Wouldn’t it be good, therefore, if the big mobile makers devoted more of their product development towards the needs of business?
Research and development (R&D) cash for technology products is understandably biased towards consumer products. Gone are the days when IT was created for business first, then morphed into a consumer device. But now, with the growth of consumerisation and bring your own device (BYOD) schemes, there’s a gap between the capability of mobile technology and what business needs.
Every IT leader facing demands from employees to use their own devices to access corporate systems will vouch for the problems it continues to present, while no doubt quietly thinking, “If only everyone would be happy using a BlackBerry, like the old days”.
The forthcoming launch of Windows 8 could prove to be another catalyst, in that Microsoft is hoping that a common operating system from phone to tablet to desktop will be the answer to the IT department’s prayers.
But there’s still going to be the challenge of users saying, “Sorry, I don’t want a Windows Phone”.
There’s also the launch of BlackBerry 10, although we wait to see if that will be enough to stem manufacturer RIM’s decline.
Nonetheless, it opens up an opportunity for Apple – or someone in the Apple ecosystem – and Google/Android to make it easier for those users to turn to the IT team and show how easily and securely they can access key applications and data.

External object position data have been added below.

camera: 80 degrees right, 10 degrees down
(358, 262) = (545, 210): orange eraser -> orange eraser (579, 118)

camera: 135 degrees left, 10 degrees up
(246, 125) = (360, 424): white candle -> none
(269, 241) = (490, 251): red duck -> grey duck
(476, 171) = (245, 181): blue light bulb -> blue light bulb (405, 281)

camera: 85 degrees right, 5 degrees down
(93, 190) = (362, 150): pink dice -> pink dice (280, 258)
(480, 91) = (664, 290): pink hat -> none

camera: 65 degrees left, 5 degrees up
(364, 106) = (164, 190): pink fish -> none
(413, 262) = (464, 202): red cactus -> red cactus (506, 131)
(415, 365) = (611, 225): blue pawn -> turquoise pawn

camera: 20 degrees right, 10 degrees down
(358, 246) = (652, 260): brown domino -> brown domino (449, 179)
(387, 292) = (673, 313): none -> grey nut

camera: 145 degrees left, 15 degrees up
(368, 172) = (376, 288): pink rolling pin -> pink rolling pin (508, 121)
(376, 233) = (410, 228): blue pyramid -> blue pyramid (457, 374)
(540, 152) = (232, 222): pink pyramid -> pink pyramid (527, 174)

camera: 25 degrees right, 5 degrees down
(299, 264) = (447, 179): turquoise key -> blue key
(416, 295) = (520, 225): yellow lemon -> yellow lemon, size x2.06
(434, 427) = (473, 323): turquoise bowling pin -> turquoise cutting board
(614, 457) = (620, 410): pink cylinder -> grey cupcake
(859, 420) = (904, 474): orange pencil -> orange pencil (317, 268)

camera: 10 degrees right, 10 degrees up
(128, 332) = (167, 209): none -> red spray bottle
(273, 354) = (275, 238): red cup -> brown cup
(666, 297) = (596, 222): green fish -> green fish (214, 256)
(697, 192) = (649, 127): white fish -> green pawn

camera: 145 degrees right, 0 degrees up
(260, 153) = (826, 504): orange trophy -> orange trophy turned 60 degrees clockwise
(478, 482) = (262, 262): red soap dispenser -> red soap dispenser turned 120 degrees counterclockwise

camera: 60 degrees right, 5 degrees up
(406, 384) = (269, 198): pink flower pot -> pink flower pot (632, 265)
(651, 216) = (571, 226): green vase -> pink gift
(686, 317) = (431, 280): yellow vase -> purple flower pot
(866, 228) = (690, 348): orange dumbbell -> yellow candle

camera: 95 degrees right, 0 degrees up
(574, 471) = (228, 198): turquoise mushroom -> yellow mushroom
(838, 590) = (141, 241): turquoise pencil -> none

The ultimate aim for IT is to remove the distinction between business and consumer technology. Many cloud services already blur those lines. The only reason we’re fretting about BYOD is because it is trying to bridge two worlds that have historically been considered diametrically opposed.
But the people using technology on a daily basis no longer see such a distinction – well, other than when consumer products are easy and fun to use, and corporate systems are complex and difficult.
IT R&D – and mobile makers in particular – would benefit themselves and their customers by eliminating that business-consumer divide.